- [MATERIAL TO PROCESS]:
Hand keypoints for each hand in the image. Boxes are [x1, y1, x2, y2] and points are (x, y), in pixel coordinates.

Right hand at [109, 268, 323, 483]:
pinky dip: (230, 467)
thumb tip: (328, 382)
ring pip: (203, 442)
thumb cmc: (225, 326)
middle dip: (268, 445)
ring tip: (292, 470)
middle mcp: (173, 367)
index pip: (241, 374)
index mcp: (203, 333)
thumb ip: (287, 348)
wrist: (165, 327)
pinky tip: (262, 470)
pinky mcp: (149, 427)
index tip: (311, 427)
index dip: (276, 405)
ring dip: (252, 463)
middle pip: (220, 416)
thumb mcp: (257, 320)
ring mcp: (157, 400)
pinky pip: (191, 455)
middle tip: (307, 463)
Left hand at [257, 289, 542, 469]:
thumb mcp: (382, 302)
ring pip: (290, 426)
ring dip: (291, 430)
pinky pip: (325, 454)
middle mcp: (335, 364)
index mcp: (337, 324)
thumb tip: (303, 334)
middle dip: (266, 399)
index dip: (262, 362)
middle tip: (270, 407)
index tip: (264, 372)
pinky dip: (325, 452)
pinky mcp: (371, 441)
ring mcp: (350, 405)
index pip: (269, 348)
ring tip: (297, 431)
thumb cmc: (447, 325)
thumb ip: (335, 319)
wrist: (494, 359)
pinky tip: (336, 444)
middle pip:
==
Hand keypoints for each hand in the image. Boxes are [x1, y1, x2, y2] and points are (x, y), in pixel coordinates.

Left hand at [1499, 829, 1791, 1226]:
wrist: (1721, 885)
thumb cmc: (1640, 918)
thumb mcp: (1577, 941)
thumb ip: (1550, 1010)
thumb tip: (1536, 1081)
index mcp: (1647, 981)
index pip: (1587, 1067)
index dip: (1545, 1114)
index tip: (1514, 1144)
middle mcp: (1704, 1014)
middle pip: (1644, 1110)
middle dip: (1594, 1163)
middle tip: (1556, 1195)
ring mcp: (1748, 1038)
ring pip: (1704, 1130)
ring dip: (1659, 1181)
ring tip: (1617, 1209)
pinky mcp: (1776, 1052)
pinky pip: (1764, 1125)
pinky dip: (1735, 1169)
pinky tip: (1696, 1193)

- [TASK STATEMENT]: Whenever a line of the records holds the string "pinky", pick it out and copy it.

- [SOLUTION]:
pinky dip: (230, 467)
pinky tip: (262, 470)
pinky mcp: (149, 427)
pinky pip: (191, 455)
pinky pip: (325, 454)
pinky dip: (325, 452)
pinky mcp: (371, 441)
pinky tip: (336, 444)
pinky mcp: (1776, 1052)
pinky pip: (1764, 1125)
pinky dip: (1735, 1169)
pinky tip: (1696, 1193)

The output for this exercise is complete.